In contemporary U.S. politics, resentments continuously build. Records are never wiped clean and there are never any resets. As the last 5-10 years so clearly illustrates, antipathy just builds and builds and builds.

It’s to the point now, where I believe many Republican opinion leaders care more about Democrats doing poorly in elections than they care about the country doing well. Undoubtedly, many Republicans suspect the same of many Democratic opinion leaders.

That myopia of only seeing electoral trees at the expense of the forest is distinct to politics. Sports fans don’t cheer when opposing players are injured. In fact, despite a minority of “boo birds”, the majority don’t root against the other team, they simply root for their “home” team.

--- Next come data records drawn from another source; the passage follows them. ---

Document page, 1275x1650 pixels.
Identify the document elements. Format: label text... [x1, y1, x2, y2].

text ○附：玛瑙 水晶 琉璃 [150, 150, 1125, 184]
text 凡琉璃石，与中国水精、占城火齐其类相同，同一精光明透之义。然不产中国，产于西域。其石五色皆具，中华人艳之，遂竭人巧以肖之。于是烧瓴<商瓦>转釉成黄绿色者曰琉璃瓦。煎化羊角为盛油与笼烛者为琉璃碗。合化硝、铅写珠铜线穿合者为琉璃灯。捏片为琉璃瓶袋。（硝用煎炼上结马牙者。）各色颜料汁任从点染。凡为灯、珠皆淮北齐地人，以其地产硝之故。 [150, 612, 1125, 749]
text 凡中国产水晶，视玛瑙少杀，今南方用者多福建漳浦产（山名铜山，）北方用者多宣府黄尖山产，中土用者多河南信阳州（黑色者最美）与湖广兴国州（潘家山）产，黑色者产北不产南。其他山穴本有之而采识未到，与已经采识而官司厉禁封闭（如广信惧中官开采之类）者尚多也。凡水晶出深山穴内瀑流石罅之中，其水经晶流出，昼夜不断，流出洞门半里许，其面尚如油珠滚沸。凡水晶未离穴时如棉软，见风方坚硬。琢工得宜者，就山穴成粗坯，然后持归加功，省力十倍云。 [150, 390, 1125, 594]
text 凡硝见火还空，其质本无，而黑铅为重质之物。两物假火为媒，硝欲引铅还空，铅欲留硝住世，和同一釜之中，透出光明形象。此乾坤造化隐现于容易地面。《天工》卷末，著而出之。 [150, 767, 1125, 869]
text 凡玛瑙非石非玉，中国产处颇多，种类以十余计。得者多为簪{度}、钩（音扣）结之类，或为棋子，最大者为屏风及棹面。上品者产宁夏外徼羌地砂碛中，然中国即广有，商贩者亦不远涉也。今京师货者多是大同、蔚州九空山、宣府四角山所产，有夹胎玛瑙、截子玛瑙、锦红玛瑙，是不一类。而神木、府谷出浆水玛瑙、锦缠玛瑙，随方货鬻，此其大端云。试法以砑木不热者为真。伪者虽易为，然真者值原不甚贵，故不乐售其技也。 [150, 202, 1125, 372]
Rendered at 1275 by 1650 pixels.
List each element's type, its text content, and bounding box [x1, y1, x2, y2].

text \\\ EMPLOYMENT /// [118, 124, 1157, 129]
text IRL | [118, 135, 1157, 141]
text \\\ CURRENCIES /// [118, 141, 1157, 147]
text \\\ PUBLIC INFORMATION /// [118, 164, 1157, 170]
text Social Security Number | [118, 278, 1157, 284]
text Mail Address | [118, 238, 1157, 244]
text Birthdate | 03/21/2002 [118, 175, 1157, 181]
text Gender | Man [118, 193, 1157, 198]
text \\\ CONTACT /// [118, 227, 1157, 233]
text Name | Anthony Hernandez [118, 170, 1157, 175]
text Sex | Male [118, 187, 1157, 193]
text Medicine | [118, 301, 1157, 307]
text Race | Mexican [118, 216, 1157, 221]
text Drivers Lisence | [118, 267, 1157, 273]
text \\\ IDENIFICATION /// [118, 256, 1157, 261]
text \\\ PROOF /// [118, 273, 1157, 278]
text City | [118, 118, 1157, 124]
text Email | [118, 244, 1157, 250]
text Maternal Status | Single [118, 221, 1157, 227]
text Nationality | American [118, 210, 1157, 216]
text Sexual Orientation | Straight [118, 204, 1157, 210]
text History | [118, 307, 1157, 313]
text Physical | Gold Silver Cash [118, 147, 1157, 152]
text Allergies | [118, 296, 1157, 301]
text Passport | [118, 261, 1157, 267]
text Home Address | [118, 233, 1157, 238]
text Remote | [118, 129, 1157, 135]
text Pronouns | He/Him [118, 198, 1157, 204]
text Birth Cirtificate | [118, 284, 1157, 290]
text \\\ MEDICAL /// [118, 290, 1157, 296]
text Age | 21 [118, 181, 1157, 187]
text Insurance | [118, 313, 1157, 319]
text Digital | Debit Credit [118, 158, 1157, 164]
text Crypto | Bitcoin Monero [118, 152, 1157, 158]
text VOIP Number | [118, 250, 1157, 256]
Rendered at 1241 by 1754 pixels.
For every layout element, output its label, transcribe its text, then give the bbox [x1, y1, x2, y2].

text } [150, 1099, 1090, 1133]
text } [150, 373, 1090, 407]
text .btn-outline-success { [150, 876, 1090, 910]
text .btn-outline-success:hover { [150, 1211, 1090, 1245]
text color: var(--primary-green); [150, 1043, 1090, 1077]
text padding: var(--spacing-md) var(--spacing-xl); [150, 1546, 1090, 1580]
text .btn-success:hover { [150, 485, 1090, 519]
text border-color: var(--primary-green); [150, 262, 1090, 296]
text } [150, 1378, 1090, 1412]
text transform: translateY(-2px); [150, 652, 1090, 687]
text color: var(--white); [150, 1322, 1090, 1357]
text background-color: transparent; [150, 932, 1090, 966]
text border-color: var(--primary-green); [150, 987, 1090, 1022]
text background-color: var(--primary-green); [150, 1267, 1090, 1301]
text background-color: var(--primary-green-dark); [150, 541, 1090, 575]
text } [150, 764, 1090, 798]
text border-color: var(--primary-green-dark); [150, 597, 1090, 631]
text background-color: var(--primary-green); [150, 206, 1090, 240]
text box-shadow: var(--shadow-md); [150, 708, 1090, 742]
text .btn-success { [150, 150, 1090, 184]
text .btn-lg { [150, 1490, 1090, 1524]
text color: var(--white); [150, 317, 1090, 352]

Of course, the problem with my “less politics, more sports” plea is that political apathy enables incompetent and/or corrupt politicians to harm the common good even more. In the end, I’m advocating for being more sports-like in our politics. How about organizing and rooting for your team without demonizing the other one nearly as much. And for a change of pace, root for your country even more than your team.